BookTelevision
- BookTelevision logo
- Country: Canada
- Broadcast area: Nationwide
- Headquarters: Toronto, Ontario

Programming
- Language(s): English
- Picture format: 480i (SDTV)

Ownership
- Owner: CHUM Limited (2001–2007) CTVglobemedia (2007–2011) (CTV Limited) Bell Media (2011–2021)
- Parent: Learning and Skills Television of Alberta Limited

History
- Launched: September 7, 2001
- Closed: February 21, 2021

= BookTelevision =

Defunct Canadian cable TV channel

BookTelevision was a Canadian English language specialty channel owned by Bell Media.

The channel was originally established in 2001 by Learning and Skills Television of Alberta Ltd., then partially owned by CHUM Limited, airing programming relating to books, literature, and various media.

Following its acquisition by Bell, the network later shifted primarily to airing Bell Media library programming with little relevance to its original format. Amid declining investments in the channel, BookTelevision was shut down on February 21, 2021.

==History==
In November 2000, Learning and Skills Television of Alberta, a company majority owned by CHUM Limited (60%), was awarded a category 1 television broadcasting licence by the Canadian Radio-television and Telecommunications Commission (CRTC) called BookTelevision - The Channel, described as "a national English-language Category 1 specialty television service that will feature magazines and talk shows, dramas and documentaries that are exclusively based upon printed and published works, and offered with additional programming that provides an educational context and promotes reading."
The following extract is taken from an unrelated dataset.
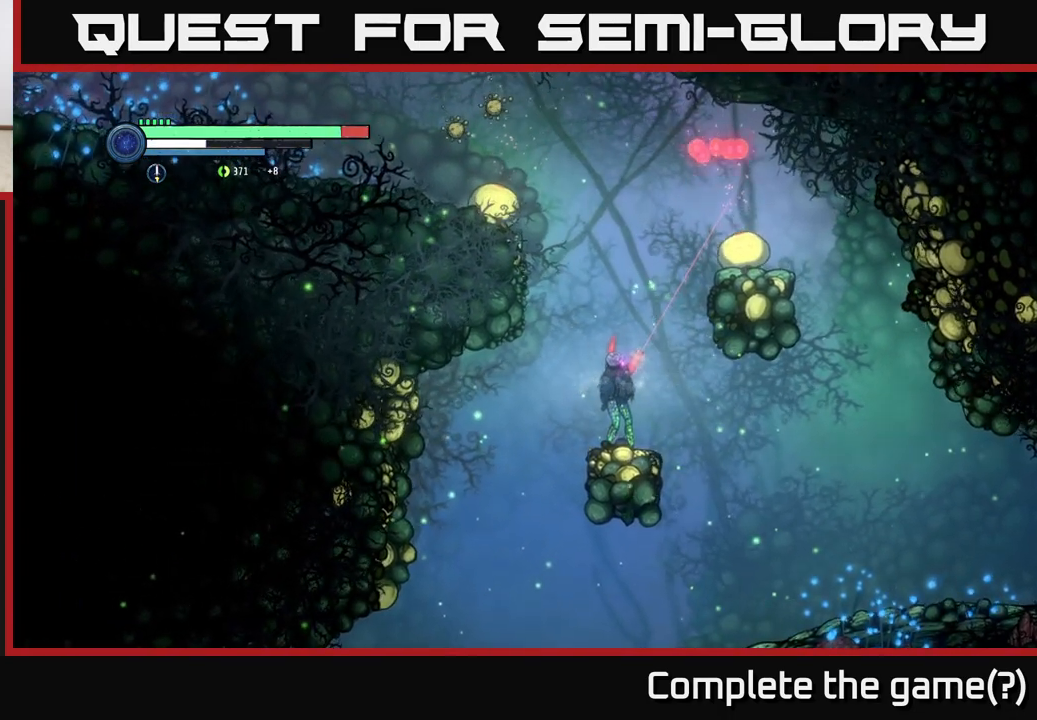
{"buttons": ["L2"], "left_stick": "up-right", "right_stick": "center", "events": [[67, "Y", "down"], [167, "Y", "up"]]}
The channel was launched on September 7, 2001. Although, shortly after the channel's launch, "The Channel" was dropped from its name and logo, resulting in a name change to simply BookTelevision.

On February 15, 2005, CHUM completed the purchase of the remaining interest in LSTA, bringing its ownership to 100 percent. A year later, in July 2006, Bell Globemedia (later renamed CTVglobemedia) announced that it would purchase CHUM for an estimated $1.7 billion CAD, included in the sale was LSTA and its interest in BookTelevision. The sale was subject to CRTC approval and was approved in June 2007, with the transaction completed on June 22, 2007. In 2008, LSTA (then known as Access Media Group) was wound up into CTV Limited (the renamed CHUM Limited).

On September 10, 2010, BCE (a minority shareholder in CTVglobemedia) announced that it planned to acquire 100% interest in CTVglobemedia for a total debt and equity transaction cost of $3.2 billion CAD. The deal which required CRTC approval, was approved on March 7, 2011 and closed on April 1 of that year, on which CTVglobemedia was rebranded Bell Media.

Along with Fashion Television, the channel later abandoned its original format, and began to primarily air reruns of library programming from other Bell Media networks, and after CRTC category restrictions were repealed in 2015, reruns of dramas such as JAG and Matlock, properties that had no literary inspiration. The channel ceased investments in original Canadian programming, and was rarely promoted by Bell. In January 2021, the CRTC approved a request by Bell to revoke BookTelevision and Fashion Television's licenses, stating that it planned to shut both channels down on February 21.